T.I. singles chronology
| "3 Kings" (2005) | "ASAP" (2005) | "Front Back" (2005) |

= ASAP (T.I. song) =

"ASAP" is a song by rapper T.I., released on May 24, 2005, as the third and final single from his third album, Urban Legend (2004). The song was featured on the soundtrack to the 2005 video game, Midnight Club 3: DUB Edition. The song was officially remixed, featuring guest verses from T.I's Pimp Squad Click cohorts, Big Kuntry King and Mac Boney. The song is considered a diss track towards Houston-based rapper, Lil' Flip.

==Chart performance==
"ASAP" peaked at number 75 on the US Billboard Hot 100 and spent a total of eight weeks on the chart. The song also peaked at number 18 on the US Hot R&B/Hip-Hop Songs charts. Its B-Side song "Motivation" peaked at number 62 on the US Hot R&B/Hip-Hop Songs chart.
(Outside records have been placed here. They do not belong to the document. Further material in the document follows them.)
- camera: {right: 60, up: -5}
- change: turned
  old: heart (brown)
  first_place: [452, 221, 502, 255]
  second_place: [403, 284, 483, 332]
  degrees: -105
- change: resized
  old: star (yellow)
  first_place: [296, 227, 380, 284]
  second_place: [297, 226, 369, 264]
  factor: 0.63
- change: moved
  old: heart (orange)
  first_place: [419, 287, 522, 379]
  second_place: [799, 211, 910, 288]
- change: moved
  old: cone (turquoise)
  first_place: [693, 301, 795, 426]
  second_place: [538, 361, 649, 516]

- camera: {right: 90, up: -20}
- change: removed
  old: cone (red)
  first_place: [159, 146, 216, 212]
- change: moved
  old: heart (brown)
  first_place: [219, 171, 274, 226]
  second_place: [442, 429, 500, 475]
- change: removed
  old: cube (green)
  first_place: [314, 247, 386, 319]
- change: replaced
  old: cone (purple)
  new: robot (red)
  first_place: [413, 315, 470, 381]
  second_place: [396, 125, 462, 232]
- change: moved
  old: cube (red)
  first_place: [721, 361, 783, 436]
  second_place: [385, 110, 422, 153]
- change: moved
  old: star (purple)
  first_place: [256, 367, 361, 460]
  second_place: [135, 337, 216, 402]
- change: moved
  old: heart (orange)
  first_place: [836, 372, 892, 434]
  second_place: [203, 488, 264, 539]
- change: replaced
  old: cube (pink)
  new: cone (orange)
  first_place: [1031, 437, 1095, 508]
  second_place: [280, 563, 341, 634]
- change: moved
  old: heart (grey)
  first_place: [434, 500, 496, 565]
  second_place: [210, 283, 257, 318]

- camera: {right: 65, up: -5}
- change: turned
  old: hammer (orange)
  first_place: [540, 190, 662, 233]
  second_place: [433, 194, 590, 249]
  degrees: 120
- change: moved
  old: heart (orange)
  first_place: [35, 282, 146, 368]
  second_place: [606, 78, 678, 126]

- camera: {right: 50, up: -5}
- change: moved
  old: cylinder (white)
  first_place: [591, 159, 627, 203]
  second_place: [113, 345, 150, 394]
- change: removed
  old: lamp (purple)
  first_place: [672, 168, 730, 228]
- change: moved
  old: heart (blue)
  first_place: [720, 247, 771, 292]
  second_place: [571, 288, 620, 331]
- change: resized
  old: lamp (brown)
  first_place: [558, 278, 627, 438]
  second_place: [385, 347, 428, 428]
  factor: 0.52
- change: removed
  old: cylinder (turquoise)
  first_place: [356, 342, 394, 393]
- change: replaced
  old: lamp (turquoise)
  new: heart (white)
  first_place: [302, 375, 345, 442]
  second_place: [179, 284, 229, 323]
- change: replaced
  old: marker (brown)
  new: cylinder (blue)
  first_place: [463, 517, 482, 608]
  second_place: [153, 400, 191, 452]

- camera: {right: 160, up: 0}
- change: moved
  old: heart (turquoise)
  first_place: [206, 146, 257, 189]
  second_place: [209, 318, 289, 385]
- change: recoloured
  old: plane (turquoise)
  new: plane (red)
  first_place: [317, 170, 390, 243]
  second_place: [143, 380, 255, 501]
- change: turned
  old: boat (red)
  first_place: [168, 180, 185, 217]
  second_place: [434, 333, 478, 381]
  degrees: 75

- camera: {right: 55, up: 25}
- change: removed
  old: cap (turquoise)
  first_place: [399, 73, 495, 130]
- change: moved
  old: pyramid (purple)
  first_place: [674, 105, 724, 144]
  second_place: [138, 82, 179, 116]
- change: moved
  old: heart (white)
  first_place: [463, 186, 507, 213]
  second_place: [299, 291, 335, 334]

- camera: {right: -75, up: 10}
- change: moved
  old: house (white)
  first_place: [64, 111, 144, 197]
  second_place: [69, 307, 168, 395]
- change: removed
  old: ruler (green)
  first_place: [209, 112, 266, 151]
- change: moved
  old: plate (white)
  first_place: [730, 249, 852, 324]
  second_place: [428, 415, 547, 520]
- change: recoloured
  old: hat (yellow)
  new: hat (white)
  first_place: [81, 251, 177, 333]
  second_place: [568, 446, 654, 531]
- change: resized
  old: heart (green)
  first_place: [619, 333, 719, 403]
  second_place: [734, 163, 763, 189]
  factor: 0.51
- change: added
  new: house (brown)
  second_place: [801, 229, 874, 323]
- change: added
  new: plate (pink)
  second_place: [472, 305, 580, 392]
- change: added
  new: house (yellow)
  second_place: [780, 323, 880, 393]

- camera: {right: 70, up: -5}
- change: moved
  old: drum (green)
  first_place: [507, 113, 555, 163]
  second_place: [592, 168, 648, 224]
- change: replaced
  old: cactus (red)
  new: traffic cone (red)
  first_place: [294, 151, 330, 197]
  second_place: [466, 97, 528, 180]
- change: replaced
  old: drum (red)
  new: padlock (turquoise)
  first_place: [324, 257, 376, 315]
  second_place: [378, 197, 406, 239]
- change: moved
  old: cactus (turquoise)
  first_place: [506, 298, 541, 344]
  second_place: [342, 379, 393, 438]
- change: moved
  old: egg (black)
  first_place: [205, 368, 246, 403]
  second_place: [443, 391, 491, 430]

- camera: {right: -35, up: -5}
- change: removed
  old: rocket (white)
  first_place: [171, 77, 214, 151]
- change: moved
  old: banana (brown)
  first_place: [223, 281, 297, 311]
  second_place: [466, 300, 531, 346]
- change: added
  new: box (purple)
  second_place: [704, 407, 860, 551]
On June 14, 2006, the song was certified gold by the Recording Industry Association of America (RIAA) for sales of over 500,000 copies in the United States.

==Charts==

=== ASAP ===

| Chart (2005) | Peak position |
|---|---|
| US Billboard Hot 100 | 75 |
| US Hot R&B/Hip-Hop Songs (Billboard) | 18 |
| US Hot Rap Songs (Billboard) | 14 |

=== Motivation ===

| Chart (2005) | Peak position |
|---|---|
| US Hot R&B/Hip-Hop Songs (Billboard) | 62 |

=== ASAP ===

| Chart (2005) | Position |
|---|---|
| US Hot R&B/Hip-Hop Songs (Billboard) | 80 |

==Certifications ==

| Region | Certification | Certified units/sales |
| United States (RIAA) | Gold | 500,000^{‡} |
| United States (RIAA) Mastertone | Gold | 500,000^{*} |
^{*} Sales figures based on certification alone. ^{‡} Sales+streaming figures based on certification alone.